In Texas, the board declared there was insufficient evidence to charge James Mitchell, the architect of the CIA’s torture program who had already been widely and credibly reported to have supervised and participated in the waterboarding of one prisoner, Abu Zubaydah, 83 times.

The courts proved no help. Not a single judge in New York, Ohio, Texas, or Louisiana reviewed the licensing boards’ actions on the merits. One by one, they dismissed on various jurisdictional grounds, declaring themselves powerless to review the boards’ failure to act. All concluded that the complainants lacked standing, even those in jurisdictions that allow members of the public to bring matters of great importance to the courts for their review. In Ohio, one such state, Magistrate Ed Skeen concluded (and Judge Dale Crawford agreed) that the board’s decision to not investigate allegations of torture by a sitting psychology dean simply did “not affect the citizenry at large, … [was] not of great importance and interest to the general public, and the alleged public injury … [was] not serious.”
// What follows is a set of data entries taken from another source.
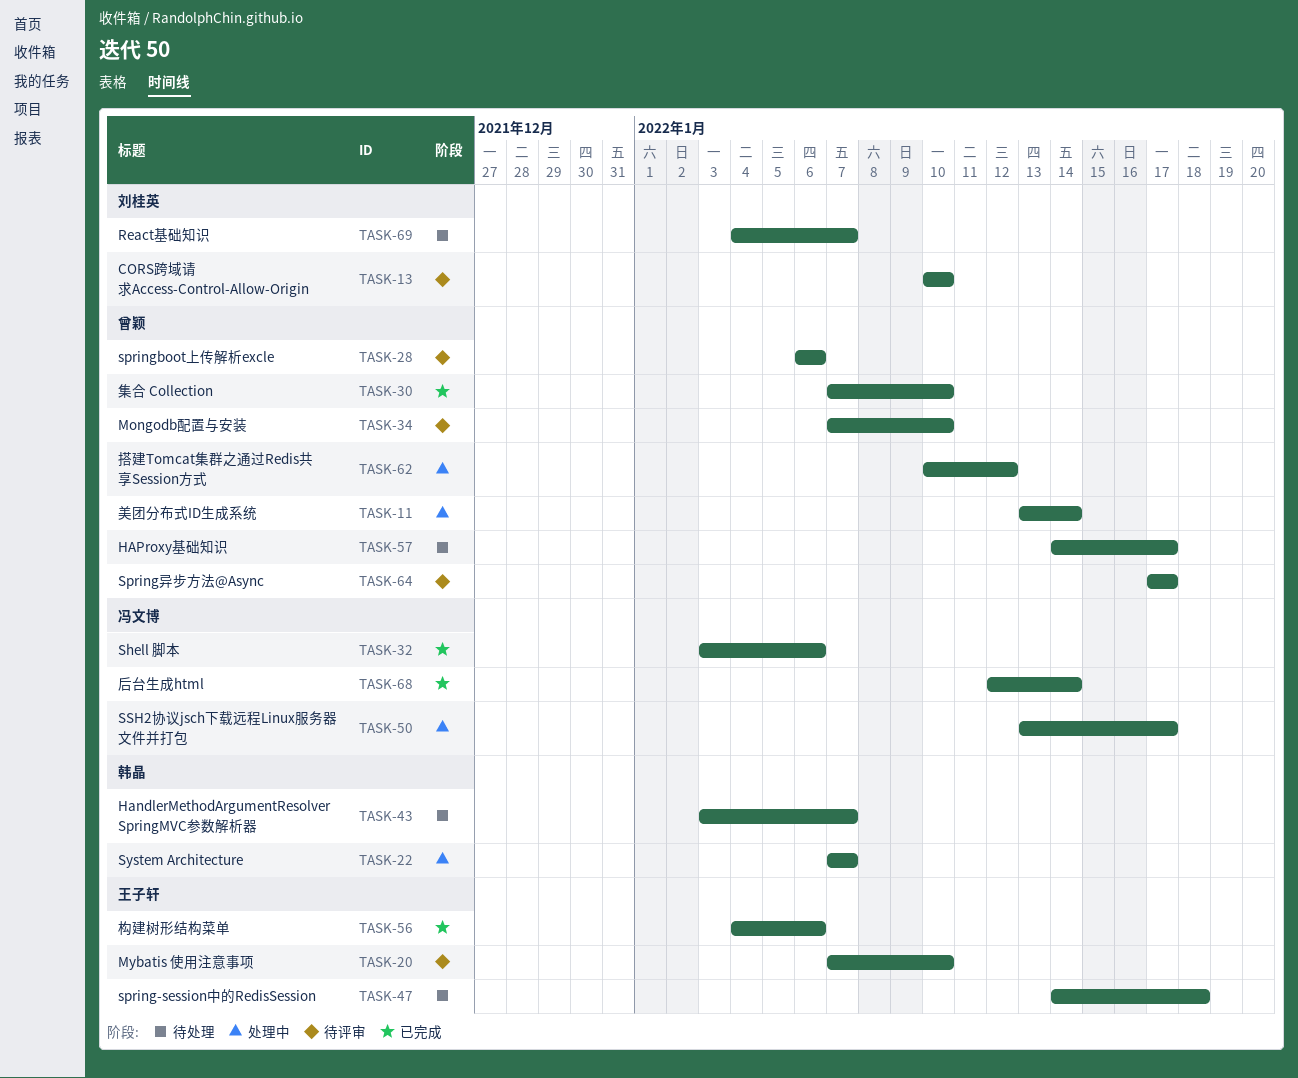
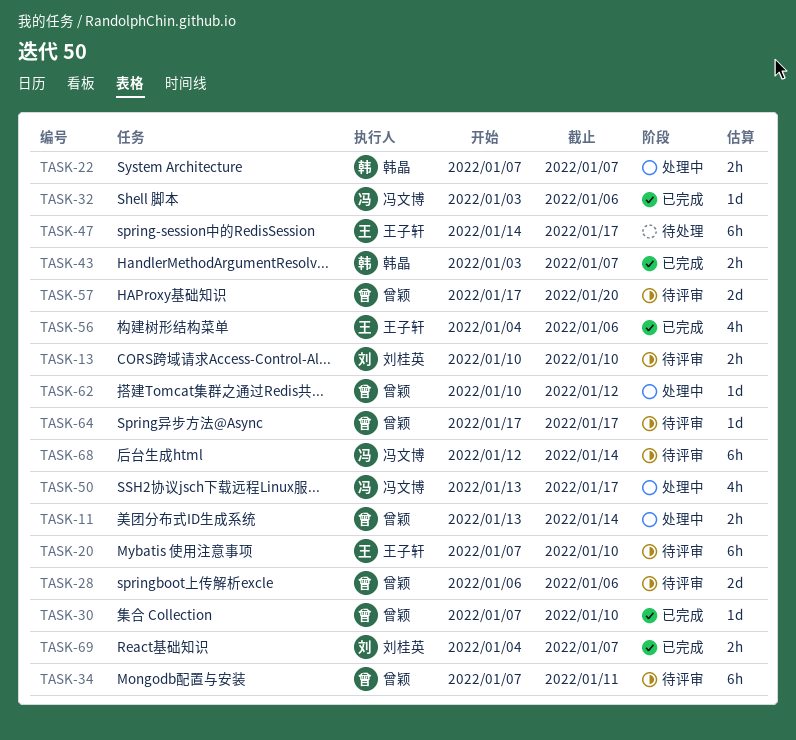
TASK-34, due: Jan 10 -> Jan 11
TASK-43, status: 待处理 -> 已完成
TASK-47, due: Jan 18 -> Jan 17
TASK-57, status: 待处理 -> 待评审
TASK-57, start: Jan 14 -> Jan 17
TASK-57, due: Jan 17 -> Jan 20
TASK-68, status: 已完成 -> 待评审
TASK-69, status: 待处理 -> 已完成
No state makes it easy for a court to compel an administrative agency to act, but in each of these cases, there was room in the law for judges to rule differently. For example, the Ohio and New York courts could have (and I believe should have) recognized public interest standing. Whatever their motivations, the interpretations they chose kept them insulated from the repercussions of confronting the torture state.

What next?

The latest confirmations of moral and political corruption in the APA have pushed the psychology profession to a tipping point. Thousands of psychologists are entering this debate and voicing their sense of betrayal. They and other people of conscience would be wise to also look closer to home at their licensing boards. Legislators in New York, Ohio, Texas, Louisiana, and Alabama should hold public hearings into their boards’ handling of these complaints and enact legislation that would prevent boards from arbitrarily dismissing credible complaints. State oversight bodies like the Ohio Inspector General should open investigations. Licensing boards should fully cooperate because their integrity is at stake.

The APA and its state association counterparts should lead the way, beginning by making public all communications with licensing boards relating to post-9/11 interrogation and detention matters, including and especially anything related to disciplinary complaints.

In Fear Up Harsh, army interrogator Tony Lagouranis writes that torture “grows like an ink stain and spreads like a disease, and along the way its face changes, so you end up in a place totally unlike where you started.” He is describing how torture techniques escalate and proliferate. But the stain of torture spreads beyond the torturer and victim, to people and institutions far from the prison cell who choose to prop up the torture state instead of opposing it. This process is less visible. It is the process of normalization. The stain seeps into our pores, so slowly and thoroughly that before long, we forget what we looked like before it came into our lives.

The Hoffman report has jolted us awake, but our work isn’t done. It took a village to get us here, and it will take a village to get us out.